Date of this Version



Crop Sci. 59:54–67 (2019)


© Crop Science Society of America

doi: 10.2135/cropsci2018.03.0197


Evaluating different breeding selection strategies for relative utility is necessary to choose those that maximize efficiency. Soybean [Glycine max (L.) Merr.] seed yield and fatty acid, protein, and oil contents are all commercially important traits that display complex quantitative inheritance. A soybean population consisting of 860 F5–derived recombinant inbred lines (RILs), genotyped with 4867 polymorphic single nucleotide polymorphism (SNPs) was used to compare phenotypic and context specific genomic selection (GS) strategies.
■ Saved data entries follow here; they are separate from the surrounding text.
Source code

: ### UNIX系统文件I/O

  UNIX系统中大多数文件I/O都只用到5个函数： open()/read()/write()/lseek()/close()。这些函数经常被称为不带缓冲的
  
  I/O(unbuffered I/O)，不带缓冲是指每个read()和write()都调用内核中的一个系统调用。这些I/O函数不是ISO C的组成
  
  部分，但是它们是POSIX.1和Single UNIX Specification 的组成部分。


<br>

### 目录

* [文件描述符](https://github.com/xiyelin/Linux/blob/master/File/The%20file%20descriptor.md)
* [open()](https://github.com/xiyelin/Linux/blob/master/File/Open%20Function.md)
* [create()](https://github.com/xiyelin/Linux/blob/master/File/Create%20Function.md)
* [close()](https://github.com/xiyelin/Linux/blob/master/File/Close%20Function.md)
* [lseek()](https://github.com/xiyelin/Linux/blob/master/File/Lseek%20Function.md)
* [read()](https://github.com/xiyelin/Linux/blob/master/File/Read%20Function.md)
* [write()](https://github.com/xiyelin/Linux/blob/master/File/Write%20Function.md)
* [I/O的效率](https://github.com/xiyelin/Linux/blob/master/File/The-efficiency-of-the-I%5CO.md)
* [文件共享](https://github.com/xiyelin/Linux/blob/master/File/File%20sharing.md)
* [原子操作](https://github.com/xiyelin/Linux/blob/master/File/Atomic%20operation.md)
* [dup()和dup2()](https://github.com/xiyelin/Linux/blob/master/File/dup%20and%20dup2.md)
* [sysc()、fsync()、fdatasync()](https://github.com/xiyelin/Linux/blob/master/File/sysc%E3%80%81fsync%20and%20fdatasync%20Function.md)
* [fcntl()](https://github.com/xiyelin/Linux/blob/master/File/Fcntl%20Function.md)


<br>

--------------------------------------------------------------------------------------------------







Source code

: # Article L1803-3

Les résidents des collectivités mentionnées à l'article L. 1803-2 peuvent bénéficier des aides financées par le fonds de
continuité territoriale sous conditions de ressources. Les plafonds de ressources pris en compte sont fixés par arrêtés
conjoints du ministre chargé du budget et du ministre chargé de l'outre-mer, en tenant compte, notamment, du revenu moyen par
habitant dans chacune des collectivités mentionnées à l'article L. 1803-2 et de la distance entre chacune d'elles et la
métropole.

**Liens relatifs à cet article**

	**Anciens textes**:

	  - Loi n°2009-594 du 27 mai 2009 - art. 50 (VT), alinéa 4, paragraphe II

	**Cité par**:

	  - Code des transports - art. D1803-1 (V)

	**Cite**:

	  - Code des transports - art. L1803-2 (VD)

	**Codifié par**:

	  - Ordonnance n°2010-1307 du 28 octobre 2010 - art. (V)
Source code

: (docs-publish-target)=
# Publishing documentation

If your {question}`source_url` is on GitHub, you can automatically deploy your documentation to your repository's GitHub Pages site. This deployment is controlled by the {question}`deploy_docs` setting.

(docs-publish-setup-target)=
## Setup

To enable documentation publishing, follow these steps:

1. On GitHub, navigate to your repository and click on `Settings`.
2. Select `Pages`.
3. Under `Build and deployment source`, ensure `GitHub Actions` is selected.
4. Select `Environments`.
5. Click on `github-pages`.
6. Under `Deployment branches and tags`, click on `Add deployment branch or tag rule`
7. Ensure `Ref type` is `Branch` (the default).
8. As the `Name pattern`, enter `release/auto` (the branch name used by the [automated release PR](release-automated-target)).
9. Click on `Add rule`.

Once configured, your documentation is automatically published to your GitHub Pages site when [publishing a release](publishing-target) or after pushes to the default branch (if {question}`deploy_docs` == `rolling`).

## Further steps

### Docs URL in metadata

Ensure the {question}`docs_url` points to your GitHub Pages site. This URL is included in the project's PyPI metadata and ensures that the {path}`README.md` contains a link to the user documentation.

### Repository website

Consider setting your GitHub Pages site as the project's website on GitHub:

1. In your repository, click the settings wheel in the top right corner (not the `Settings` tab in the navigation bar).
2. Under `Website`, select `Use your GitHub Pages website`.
To simulate progeny rows, each RIL was grown in a single plot in 2010 in Knoxville, TN, and phenotype was recorded. A subset of 276 RILs with similar maturity was then grown in multilocation, replicated field trials in 2013 to compare the performance of each selection method in field conditions. Notably, the preferred method for each trait was GS. Of the GS approaches evaluated, Epistacy performed best for yield, and BayesB and/or genomic best linear unbiased prediction (G-BLUP) were preferred for each of the other traits. Yield was the only trait for which the predictions had a large change when the number of SNPs and the number of RILs were randomly reduced for the G-BLUP model, with the best predictions occurring when RILs with different maturity that were not grown in 2013 were removed from the training set. These findings provide important information on how soybean breeders can maximize selections from the progeny row stage for yield and fatty acid, protein, and oil contents by using appropriate selection strategies.